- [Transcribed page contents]
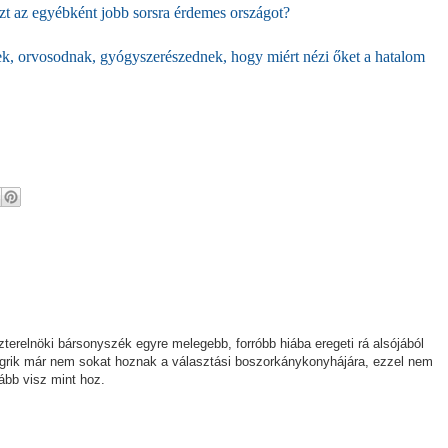
zt az egyébként jobb sorsra érdemes országot?
ek, orvosodnak, gyógyszerészednek, hogy miért nézi őket a hatalom
zterelnöki bársonyszék egyre melegebb, forróbb hiába eregeti rá alsójából
igrik már nem sokat hoznak a választási boszorkánykonyhájára, ezzel nem
ább visz mint hoz.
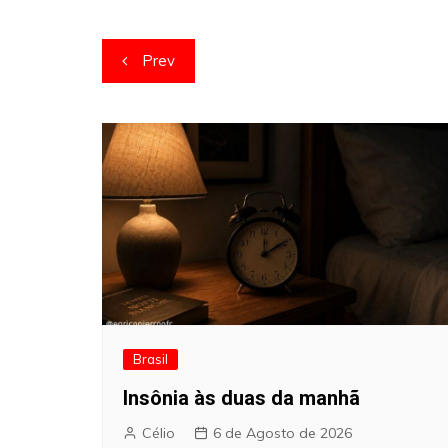
Navegação
Prev
de
artigos
Brasil
Insônia às duas da manhã
Célio
6 de Agosto de 2026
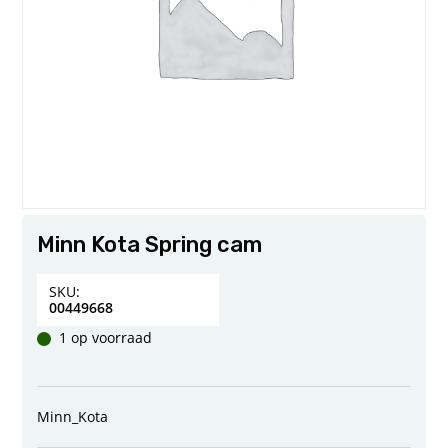
Minn Kota Spring cam
SKU:
00449668
1 op voorraad
Minn_Kota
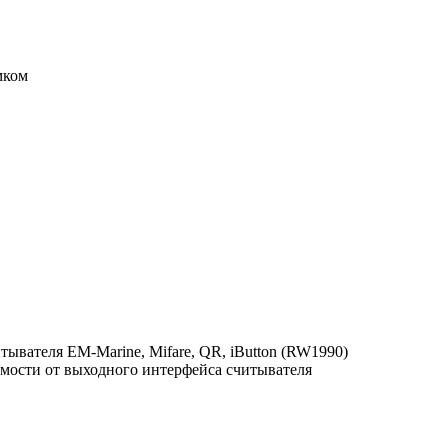
мком
итывателя
EM-Marine, Mifare, QR, iButton (RW1990)
симости от выходного интерфейса считывателя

- [EXERCISE AIM]
Find the line containing "zterelnöki bársonyszék egyre", then extract it and every line after it to the end of the data above, exactly and nothing else, without pictures.

- [REPLY TO THE TASK]
zterelnöki bársonyszék egyre melegebb, forróbb hiába eregeti rá alsójából
igrik már nem sokat hoznak a választási boszorkánykonyhájára, ezzel nem
ább visz mint hoz.
Navegação
Prev
de
artigos
Brasil
Insônia às duas da manhã
Célio
6 de Agosto de 2026
Minn Kota Spring cam
SKU:
00449668
1 op voorraad
Minn_Kota
мком
итывателя
EM-Marine, Mifare, QR, iButton (RW1990)
симости от выходного интерфейса считывателя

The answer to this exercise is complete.